7. The method for optimizing a longitudinal federated learning system according to claim 6, wherein the step of sampling the original intermediate results corresponding to the various sample data of the second device obtained by calculation to obtain the reduced intermediate results corresponding to a part of sample data of the second device includes:

splitting the original intermediate result of the second device based on a threshold value to obtain a first sub-original intermediate result and a second sub-original intermediate result, wherein each piece of data in the first sub-original intermediate result is smaller than or equal to the threshold value, and each piece of data in the second sub-original intermediate result is larger than the threshold value;

grouping all data of the first sub-original intermediate result, determining respective representative data of each group, and forming a third sub-original intermediate result by the representative data of each group;

and obtaining a reduced intermediate result of the second device based on the third sub-original intermediate result and the second sub-original intermediate result.

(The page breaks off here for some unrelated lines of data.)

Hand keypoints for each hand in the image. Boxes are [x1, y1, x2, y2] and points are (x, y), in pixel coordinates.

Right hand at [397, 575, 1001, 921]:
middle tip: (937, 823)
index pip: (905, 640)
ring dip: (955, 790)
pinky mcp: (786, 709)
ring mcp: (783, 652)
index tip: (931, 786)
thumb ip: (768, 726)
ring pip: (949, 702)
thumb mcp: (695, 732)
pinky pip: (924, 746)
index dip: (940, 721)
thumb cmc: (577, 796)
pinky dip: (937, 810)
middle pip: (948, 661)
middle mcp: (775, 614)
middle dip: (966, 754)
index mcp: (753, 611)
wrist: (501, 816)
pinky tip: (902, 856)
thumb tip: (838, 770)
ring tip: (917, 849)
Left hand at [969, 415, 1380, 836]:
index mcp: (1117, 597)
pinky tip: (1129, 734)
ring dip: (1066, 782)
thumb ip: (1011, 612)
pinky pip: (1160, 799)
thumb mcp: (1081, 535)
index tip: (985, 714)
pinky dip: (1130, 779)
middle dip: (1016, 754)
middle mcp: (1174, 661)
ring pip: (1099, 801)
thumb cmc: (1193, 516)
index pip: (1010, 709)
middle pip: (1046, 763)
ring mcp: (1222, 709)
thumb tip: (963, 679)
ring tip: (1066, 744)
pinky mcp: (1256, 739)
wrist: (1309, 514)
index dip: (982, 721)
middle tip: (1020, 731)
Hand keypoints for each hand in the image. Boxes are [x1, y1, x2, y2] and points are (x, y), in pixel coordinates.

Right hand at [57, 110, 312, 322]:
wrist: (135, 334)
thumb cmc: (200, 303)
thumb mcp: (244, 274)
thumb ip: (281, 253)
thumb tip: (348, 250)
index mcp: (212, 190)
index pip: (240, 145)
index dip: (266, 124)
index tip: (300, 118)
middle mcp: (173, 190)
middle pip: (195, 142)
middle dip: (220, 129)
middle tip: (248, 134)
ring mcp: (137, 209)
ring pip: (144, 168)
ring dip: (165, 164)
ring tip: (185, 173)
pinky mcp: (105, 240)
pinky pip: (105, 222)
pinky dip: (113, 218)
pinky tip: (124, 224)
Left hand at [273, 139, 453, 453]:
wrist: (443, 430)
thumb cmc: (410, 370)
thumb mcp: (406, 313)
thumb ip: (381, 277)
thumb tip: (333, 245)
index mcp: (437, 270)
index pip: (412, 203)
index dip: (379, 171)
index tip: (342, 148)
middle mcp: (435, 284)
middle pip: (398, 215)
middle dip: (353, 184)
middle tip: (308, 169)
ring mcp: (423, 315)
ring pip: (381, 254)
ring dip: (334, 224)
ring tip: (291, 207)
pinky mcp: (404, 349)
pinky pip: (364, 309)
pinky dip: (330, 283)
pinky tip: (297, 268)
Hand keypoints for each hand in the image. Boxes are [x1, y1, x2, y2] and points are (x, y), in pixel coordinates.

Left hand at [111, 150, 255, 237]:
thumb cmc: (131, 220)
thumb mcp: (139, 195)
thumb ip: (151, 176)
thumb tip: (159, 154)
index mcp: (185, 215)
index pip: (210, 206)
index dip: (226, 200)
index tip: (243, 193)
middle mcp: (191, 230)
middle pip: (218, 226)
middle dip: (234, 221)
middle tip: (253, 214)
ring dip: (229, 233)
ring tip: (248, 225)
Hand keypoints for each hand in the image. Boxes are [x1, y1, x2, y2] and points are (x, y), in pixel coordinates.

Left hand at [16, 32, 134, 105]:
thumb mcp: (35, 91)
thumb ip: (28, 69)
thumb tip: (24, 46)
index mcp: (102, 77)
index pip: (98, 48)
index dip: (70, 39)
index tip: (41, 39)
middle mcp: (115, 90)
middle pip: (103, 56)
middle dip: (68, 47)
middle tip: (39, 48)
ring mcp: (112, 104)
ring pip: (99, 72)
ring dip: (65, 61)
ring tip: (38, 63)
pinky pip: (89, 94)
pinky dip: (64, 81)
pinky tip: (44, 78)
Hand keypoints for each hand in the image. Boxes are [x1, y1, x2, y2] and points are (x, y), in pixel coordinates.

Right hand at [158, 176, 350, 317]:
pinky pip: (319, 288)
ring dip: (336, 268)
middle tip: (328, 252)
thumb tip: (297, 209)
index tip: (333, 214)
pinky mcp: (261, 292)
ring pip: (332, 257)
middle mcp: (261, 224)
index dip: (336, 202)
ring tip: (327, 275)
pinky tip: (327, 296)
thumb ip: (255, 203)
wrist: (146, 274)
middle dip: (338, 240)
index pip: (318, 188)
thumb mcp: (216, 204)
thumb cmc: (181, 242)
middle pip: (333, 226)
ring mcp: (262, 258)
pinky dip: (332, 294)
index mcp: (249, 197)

8. A longitudinal federated learning system optimization apparatus, comprising: a memory, a processor, and a longitudinal federated learning system optimization program stored on the memory and executable on the processor, the longitudinal federated learning system optimization program when executed by the processor implementing the steps of the longitudinal federated learning system optimization method of any one of claims 1 to 5.

9. A longitudinal federated learning system optimization apparatus, comprising: a memory, a processor, and a longitudinal federated learning system optimization program stored on the memory and executable on the processor, the longitudinal federated learning system optimization program when executed by the processor implementing the steps of the longitudinal federated learning system optimization method of any one of claims 6 to 7.

10. A readable storage medium having stored thereon a longitudinal federated learning system optimization program that, when executed by a processor, performs the steps of the longitudinal federated learning system optimization method of any of claims 1-7.